» **Alıştırma bölümleri**:
• A. Kobanê davasıyla ilgili metnin tamamını hiçbir değişiklik yapmadan kopyalayın.
• B. Listede "[^0]: 1:1 Conferencias Hibbert, pág. 131." geçen satırdan "[^3]: 2:2 Véase" geçen satıra kadar, bu iki satır da dahil olmak üzere, aradaki her şeyi aynen yazın.

» **Kaynak metin**:
-=-=-
Dünya Hapisteki Yazarlar Günü’ne dair de Buldan, “Düşüncenin, kalemin en büyük güç olduğunu bize anlatan dünyadaki ve ülkedeki tüm yazarları saygıyla anıyorum. Düşünceye, edebiyata, sanata en büyük prangaların vurulduğu böylesi bir süreçte daha çok dayanışma içinde olacağız. Sansüre uğrayan, yasaklanan, engellenen her kelimelerine köprü olmak, onların sesinin yankısını her tarafa ulaştırmak bizim görevimizdir” diye ekledi. 

‘KOBANÊ VEKALET DAVASIDIR’

Kobanê Davası’na yönelik kumpasla sözlerini sürdüren Buldan, şunları söyledi: “Seyit Rıza’nın ‘başa çıkamadım’ dediği oyunların günümüzdeki versiyonlarından biri biliyorsunuz Kobanê Komplosudur. Adı dava olabilir ama kendisi bir komplodur, kumpastır. İktidar bloğunun, partimize, geleneğimize, demokratik siyasetteki varlığımıza ve halkların ortak gelecek umuduna karşı Saray’da kurduğu siyasi bir komplodur. Komplo olduğunu kanıtlamaya gerek yoktur. Davanın her aşaması, dosyada yer alan belgelerin her biri acemice, panikle tezgâhlanan kumpası kanıtlamaya yeter de artar bile. Kobanê davası gerek arka planı, gerek suçlama konusu, gerekse de artık dosyaya sığmayan hukuksuzlukları, yargılamadaki adaletsizlikleri itibari ile bu iktidarın adeta bir özetidir. Bu dava İŞİD karanlığının bir vekâlet davasıdır. Bakın IŞİD Kobanê’de yenilgiye uğradı. İŞİD’in başı Bağdadi sınırın 2 km ötesinde öldürüldü. Sonra ne oldu? Bir yıl sonra 27 Eylül 2020’de HDP’ye yönelik büyük Kobani operasyonu düzenlendi. IŞİD’in Türkiye’deki hedefi kimdi? 5 Haziran saldırısında da Suruç ve Ankara katliamlarında HDP ve demokrasi güçleri IŞİD’in hedefindeydi. İktidar bloğunun hedefi kimdir? Yine HDP ve demokrasi güçleridir, halklar dayanışmasıdır. İşte bu nedenle vekâlet davası diyoruz. İçerideki komplocularla IŞİD’in hedef birliği söz konusudur. İşte bu dava da bunun kanıtıdır.
-=-=-
Biçimlendirilmiş belgelerin kaynak metinleri

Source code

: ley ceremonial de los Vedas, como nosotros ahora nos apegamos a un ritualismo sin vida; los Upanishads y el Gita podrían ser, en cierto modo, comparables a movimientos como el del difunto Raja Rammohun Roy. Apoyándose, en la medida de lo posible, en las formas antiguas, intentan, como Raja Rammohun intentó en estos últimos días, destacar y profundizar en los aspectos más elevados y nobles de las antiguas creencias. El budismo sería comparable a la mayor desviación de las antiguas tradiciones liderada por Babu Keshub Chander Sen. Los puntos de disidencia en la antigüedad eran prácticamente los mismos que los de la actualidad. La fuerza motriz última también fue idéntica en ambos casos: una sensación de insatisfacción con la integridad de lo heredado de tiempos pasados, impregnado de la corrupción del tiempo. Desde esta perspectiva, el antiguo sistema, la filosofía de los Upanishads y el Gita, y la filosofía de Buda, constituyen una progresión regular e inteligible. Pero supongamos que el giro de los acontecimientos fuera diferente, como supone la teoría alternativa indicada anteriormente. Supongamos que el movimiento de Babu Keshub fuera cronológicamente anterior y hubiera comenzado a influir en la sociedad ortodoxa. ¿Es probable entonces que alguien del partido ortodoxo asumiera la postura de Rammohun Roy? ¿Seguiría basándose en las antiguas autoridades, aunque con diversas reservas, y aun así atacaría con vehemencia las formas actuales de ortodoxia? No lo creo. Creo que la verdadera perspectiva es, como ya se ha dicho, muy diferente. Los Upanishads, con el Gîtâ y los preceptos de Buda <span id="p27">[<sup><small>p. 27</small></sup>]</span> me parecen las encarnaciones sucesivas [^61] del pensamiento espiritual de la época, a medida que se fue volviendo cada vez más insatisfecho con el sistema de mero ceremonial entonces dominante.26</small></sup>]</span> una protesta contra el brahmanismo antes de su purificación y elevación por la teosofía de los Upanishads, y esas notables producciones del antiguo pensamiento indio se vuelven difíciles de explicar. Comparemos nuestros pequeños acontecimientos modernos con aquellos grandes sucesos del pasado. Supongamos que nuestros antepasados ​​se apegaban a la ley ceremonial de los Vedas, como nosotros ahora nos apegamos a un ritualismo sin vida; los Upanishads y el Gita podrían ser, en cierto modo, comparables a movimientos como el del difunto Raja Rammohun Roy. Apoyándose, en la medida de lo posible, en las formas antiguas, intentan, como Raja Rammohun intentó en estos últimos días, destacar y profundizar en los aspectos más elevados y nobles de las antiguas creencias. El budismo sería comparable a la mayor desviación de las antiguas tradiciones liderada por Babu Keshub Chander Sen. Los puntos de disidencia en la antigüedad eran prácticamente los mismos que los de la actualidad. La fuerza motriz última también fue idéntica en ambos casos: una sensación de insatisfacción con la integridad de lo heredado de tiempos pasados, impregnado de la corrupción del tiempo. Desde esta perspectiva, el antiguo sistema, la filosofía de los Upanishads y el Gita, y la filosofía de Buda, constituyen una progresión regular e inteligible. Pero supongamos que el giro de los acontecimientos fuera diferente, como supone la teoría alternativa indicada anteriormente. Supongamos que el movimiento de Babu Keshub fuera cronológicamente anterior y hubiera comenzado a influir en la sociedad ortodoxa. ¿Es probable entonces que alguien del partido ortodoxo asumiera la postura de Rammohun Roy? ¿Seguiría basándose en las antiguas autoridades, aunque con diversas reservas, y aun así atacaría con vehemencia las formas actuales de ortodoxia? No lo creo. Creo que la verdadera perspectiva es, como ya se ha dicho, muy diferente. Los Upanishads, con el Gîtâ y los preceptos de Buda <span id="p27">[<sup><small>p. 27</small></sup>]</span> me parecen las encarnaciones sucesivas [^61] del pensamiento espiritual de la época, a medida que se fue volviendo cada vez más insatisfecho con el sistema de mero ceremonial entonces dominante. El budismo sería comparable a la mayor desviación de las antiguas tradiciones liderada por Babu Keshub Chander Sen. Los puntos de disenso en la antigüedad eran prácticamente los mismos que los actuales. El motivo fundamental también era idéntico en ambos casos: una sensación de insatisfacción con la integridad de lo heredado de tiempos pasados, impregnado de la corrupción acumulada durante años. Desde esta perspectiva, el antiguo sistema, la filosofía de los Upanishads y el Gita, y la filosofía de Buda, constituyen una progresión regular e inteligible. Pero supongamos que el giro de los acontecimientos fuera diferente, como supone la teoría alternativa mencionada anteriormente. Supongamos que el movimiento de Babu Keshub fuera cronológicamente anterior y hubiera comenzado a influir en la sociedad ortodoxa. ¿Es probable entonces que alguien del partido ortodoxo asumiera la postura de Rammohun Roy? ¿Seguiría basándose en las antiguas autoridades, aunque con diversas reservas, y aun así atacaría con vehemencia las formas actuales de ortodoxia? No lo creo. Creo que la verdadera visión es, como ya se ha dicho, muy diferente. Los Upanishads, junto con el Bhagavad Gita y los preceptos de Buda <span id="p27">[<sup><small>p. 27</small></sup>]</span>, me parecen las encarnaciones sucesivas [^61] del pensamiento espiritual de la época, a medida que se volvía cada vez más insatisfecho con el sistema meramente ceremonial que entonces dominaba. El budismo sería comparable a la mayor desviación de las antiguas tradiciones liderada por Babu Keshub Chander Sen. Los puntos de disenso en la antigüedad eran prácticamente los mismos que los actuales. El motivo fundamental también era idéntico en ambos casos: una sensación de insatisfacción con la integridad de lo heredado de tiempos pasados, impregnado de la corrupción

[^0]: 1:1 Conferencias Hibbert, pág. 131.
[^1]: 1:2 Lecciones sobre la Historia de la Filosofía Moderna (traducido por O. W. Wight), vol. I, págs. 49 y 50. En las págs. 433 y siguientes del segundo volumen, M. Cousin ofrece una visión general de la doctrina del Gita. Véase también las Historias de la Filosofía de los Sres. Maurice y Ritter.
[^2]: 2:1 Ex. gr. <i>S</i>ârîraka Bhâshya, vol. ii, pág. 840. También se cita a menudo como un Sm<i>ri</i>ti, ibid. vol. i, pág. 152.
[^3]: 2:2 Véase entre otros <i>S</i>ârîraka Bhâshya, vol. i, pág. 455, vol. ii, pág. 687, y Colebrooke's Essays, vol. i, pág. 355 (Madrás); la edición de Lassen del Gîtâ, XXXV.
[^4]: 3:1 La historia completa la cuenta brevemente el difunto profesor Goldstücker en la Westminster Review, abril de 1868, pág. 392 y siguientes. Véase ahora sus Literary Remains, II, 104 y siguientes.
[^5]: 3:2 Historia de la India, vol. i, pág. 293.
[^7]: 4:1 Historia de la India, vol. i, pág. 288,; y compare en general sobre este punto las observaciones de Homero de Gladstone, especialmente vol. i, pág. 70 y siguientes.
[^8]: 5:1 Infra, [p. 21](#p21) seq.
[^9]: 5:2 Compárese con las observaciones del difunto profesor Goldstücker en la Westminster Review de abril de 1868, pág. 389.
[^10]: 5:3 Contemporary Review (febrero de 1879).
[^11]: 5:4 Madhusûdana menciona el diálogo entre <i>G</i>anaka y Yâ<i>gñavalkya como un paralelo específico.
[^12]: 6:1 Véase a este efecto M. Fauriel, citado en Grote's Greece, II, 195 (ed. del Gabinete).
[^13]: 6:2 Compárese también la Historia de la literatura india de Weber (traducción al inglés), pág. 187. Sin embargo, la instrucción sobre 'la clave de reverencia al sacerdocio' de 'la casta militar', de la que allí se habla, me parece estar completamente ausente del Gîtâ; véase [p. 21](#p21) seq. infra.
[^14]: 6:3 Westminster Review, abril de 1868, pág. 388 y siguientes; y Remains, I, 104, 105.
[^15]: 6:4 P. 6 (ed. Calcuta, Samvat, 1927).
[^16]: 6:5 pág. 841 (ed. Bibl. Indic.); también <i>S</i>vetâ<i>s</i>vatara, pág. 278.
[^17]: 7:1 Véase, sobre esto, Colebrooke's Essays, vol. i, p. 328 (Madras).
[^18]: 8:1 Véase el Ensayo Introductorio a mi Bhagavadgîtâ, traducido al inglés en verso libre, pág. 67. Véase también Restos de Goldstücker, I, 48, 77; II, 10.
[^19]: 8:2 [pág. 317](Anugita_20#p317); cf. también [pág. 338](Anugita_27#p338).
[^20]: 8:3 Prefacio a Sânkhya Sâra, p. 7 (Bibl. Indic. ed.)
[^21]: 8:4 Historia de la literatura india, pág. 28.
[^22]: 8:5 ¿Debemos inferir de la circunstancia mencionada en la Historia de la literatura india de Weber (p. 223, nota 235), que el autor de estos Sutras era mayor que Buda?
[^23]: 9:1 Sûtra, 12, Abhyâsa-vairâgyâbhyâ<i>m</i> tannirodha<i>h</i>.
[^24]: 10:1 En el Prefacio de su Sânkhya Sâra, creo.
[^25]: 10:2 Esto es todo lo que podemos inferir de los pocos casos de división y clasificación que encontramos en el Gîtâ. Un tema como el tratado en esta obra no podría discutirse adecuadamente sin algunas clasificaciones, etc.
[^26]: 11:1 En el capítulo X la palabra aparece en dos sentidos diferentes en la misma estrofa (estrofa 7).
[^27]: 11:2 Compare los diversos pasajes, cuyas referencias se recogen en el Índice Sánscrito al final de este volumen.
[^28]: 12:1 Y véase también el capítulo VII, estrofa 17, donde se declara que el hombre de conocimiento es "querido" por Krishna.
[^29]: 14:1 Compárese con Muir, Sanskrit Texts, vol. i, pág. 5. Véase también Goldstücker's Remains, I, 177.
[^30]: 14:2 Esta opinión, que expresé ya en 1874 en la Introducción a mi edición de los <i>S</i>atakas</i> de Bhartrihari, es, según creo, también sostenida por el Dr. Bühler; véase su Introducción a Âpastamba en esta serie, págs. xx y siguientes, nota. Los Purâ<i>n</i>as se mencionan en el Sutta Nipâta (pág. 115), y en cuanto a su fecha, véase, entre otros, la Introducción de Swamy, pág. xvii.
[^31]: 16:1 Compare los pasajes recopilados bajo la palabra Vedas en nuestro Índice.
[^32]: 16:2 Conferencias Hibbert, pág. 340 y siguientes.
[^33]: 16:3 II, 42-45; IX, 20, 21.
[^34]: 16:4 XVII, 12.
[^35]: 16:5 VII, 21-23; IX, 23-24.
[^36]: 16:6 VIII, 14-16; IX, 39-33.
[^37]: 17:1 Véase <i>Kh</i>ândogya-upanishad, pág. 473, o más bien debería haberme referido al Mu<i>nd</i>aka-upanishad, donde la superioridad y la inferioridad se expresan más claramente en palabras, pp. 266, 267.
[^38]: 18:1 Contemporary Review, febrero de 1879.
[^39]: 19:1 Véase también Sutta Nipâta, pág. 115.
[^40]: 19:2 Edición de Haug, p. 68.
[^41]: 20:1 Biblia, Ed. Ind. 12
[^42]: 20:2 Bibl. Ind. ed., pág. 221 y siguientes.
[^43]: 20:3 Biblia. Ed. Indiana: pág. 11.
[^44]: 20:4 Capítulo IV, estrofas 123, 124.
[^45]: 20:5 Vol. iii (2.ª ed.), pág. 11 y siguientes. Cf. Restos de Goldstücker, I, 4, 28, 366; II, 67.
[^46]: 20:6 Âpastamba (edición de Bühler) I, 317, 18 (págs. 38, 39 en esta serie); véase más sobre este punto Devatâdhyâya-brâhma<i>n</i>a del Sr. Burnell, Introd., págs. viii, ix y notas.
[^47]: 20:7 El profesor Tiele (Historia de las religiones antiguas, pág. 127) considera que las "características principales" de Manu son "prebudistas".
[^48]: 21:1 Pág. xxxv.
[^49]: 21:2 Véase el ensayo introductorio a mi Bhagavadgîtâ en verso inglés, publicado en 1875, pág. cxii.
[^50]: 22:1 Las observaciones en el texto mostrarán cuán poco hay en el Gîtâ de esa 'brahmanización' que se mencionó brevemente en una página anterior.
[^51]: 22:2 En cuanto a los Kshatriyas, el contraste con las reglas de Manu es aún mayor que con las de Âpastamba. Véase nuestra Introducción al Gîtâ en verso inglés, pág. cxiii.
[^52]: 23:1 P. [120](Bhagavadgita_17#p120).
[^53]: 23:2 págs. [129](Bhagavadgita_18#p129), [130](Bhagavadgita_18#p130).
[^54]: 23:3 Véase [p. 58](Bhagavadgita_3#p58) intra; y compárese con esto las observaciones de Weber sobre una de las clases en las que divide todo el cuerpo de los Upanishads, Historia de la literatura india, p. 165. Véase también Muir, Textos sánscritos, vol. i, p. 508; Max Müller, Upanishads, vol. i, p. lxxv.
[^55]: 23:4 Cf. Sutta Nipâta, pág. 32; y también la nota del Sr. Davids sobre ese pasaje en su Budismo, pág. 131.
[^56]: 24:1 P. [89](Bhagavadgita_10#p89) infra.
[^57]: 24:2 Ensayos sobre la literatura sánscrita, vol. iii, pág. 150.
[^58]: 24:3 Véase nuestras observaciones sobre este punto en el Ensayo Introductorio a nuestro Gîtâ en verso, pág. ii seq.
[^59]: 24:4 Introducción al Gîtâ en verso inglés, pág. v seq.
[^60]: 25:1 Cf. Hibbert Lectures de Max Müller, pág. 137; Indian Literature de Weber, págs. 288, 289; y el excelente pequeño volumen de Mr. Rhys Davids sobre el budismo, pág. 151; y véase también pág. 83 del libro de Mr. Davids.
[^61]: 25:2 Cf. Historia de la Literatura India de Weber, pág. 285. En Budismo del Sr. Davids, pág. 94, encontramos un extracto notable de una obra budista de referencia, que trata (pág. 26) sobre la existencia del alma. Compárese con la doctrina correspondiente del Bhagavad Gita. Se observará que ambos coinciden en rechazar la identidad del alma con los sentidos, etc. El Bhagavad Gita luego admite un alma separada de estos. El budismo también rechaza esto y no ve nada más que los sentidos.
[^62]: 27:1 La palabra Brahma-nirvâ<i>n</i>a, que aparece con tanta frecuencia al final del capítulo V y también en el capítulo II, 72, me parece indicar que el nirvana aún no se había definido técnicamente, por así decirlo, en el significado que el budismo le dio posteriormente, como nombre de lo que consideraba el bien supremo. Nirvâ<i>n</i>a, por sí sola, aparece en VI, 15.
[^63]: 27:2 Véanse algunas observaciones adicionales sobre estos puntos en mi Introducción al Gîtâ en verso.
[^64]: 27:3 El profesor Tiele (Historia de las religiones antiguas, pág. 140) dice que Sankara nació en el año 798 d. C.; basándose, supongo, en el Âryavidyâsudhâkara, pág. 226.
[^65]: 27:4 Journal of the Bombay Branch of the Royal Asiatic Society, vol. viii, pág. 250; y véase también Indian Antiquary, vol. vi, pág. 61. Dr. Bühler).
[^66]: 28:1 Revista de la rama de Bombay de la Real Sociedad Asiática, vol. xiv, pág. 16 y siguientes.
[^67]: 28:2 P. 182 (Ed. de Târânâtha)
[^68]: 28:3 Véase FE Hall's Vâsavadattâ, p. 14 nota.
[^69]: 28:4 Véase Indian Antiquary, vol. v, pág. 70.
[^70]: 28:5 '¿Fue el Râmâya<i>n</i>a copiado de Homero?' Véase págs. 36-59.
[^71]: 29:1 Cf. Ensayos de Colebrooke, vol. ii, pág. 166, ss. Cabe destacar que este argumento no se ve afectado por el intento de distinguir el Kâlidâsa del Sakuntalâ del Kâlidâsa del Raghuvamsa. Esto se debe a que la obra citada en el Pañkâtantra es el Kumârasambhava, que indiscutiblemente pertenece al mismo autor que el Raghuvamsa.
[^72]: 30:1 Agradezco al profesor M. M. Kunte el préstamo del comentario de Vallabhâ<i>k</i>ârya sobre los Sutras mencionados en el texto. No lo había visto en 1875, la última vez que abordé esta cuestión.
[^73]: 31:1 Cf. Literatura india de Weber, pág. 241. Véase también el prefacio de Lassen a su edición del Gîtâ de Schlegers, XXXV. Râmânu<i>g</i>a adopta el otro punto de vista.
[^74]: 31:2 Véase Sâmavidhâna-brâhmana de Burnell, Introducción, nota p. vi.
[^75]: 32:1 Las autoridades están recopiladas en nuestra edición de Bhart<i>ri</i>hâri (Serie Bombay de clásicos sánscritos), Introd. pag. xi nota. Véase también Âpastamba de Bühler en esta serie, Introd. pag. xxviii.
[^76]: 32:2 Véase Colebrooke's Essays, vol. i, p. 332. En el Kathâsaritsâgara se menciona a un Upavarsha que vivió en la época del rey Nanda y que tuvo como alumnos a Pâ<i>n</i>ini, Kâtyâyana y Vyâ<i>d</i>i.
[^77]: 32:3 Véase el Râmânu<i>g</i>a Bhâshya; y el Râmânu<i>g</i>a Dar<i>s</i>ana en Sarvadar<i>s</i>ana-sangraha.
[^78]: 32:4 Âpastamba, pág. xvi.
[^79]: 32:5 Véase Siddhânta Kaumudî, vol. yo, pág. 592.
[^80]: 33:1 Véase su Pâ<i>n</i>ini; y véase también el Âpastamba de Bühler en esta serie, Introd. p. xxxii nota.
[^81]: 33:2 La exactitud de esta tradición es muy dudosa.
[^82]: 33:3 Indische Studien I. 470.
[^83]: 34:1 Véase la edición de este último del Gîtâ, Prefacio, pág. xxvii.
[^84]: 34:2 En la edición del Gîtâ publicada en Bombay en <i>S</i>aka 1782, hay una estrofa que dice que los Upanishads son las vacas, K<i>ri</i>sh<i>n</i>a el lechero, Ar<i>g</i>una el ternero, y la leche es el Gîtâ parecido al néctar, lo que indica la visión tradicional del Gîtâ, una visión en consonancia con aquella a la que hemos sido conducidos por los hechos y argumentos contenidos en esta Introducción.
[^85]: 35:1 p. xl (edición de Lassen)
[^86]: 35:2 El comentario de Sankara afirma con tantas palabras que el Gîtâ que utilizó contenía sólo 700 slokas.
-=-=-
» **Alıştırma cevapları**:
• A.
Dünya Hapisteki Yazarlar Günü’ne dair de Buldan, “Düşüncenin, kalemin en büyük güç olduğunu bize anlatan dünyadaki ve ülkedeki tüm yazarları saygıyla anıyorum. Düşünceye, edebiyata, sanata en büyük prangaların vurulduğu böylesi bir süreçte daha çok dayanışma içinde olacağız. Sansüre uğrayan, yasaklanan, engellenen her kelimelerine köprü olmak, onların sesinin yankısını her tarafa ulaştırmak bizim görevimizdir” diye ekledi. 

‘KOBANÊ VEKALET DAVASIDIR’

Kobanê Davası’na yönelik kumpasla sözlerini sürdüren Buldan, şunları söyledi: “Seyit Rıza’nın ‘başa çıkamadım’ dediği oyunların günümüzdeki versiyonlarından biri biliyorsunuz Kobanê Komplosudur. Adı dava olabilir ama kendisi bir komplodur, kumpastır. İktidar bloğunun, partimize, geleneğimize, demokratik siyasetteki varlığımıza ve halkların ortak gelecek umuduna karşı Saray’da kurduğu siyasi bir komplodur. Komplo olduğunu kanıtlamaya gerek yoktur. Davanın her aşaması, dosyada yer alan belgelerin her biri acemice, panikle tezgâhlanan kumpası kanıtlamaya yeter de artar bile. Kobanê davası gerek arka planı, gerek suçlama konusu, gerekse de artık dosyaya sığmayan hukuksuzlukları, yargılamadaki adaletsizlikleri itibari ile bu iktidarın adeta bir özetidir. Bu dava İŞİD karanlığının bir vekâlet davasıdır. Bakın IŞİD Kobanê’de yenilgiye uğradı. İŞİD’in başı Bağdadi sınırın 2 km ötesinde öldürüldü. Sonra ne oldu? Bir yıl sonra 27 Eylül 2020’de HDP’ye yönelik büyük Kobani operasyonu düzenlendi. IŞİD’in Türkiye’deki hedefi kimdi? 5 Haziran saldırısında da Suruç ve Ankara katliamlarında HDP ve demokrasi güçleri IŞİD’in hedefindeydi. İktidar bloğunun hedefi kimdir? Yine HDP ve demokrasi güçleridir, halklar dayanışmasıdır. İşte bu nedenle vekâlet davası diyoruz. İçerideki komplocularla IŞİD’in hedef birliği söz konusudur. İşte bu dava da bunun kanıtıdır.

• B.
[^0]: 1:1 Conferencias Hibbert, pág. 131.
[^1]: 1:2 Lecciones sobre la Historia de la Filosofía Moderna (traducido por O. W. Wight), vol. I, págs. 49 y 50. En las págs. 433 y siguientes del segundo volumen, M. Cousin ofrece una visión general de la doctrina del Gita. Véase también las Historias de la Filosofía de los Sres. Maurice y Ritter.
[^2]: 2:1 Ex. gr. <i>S</i>ârîraka Bhâshya, vol. ii, pág. 840. También se cita a menudo como un Sm<i>ri</i>ti, ibid. vol. i, pág. 152.
[^3]: 2:2 Véase entre otros <i>S</i>ârîraka Bhâshya, vol. i, pág. 455, vol. ii, pág. 687, y Colebrooke's Essays, vol. i, pág. 355 (Madrás); la edición de Lassen del Gîtâ, XXXV.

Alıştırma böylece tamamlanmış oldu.